Alice Harikalar Diyarında ile Pıtırcık atlanmaması gereken klasiklerden. Kızamık çıkardığım bir gün babamın getirdiği, Mihalkov'un Afacanların Şenliği'nin de hem hâlâ basılıyor olduğunu hem de zamane çocuklarının ilgisini çekebildiğini söylemek isterim.
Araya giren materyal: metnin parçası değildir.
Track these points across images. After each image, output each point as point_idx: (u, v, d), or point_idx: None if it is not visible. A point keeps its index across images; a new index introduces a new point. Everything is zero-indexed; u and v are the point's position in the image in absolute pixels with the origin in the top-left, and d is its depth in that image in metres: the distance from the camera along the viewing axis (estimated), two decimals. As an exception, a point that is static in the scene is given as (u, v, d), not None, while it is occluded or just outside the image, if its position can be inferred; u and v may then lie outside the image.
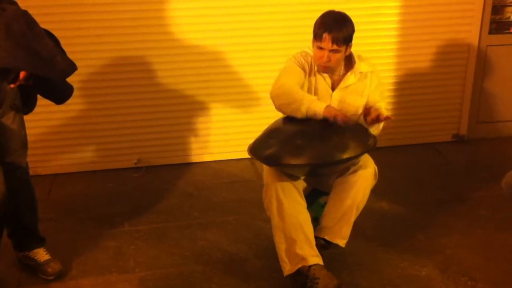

Felaket Henry dışında pek çok çocuk kitabı kahramanının tuhaf bir yalnızlığı, kendisini avutma hali var. Kumkurdu'nun Zackarina'sı buna en iyi örnek. Belki de bu yüzden kendisine kitap alınabilen bir kısım Türk çocuğu onu çok sevdiler. Aralarından bazılarının okur yolu hiç kuşkusuz Moby Dick'e kadar çıkacak. Sonra hayat şartlarının altüst ettiği bünyeleri izin verirse ve pek tabii sosyal ortamlarının, toplumsal yapının oluşturduğu algılama bozukluğuna tutulmazlarsa harf harf, kelime kelime, cümle cümle, kitap kitap yollarını bulurlar. Bir romanın kahramanı için üzülmeye ve endişelenmeye başladıkları anda ise vicdanlı insanlar olmuşlardır demek. İşte o zaman çocuk olmanın zorluğunu yetişkinlikte de çok daha ağır bir duyguyla takas etmiş oluyorlar. Yine de Emma Bovary'i, Humbert Humbert'i, Don Kişot'u, Küçük Oscar'ı ve daha kimi kimi tanımaya değer. Yazarın büyük olabilmesi için okurun da büyük olması gerekir. Çocukların şimdiden güzel güzel okumaya başlaması işte bu yüzden önemli.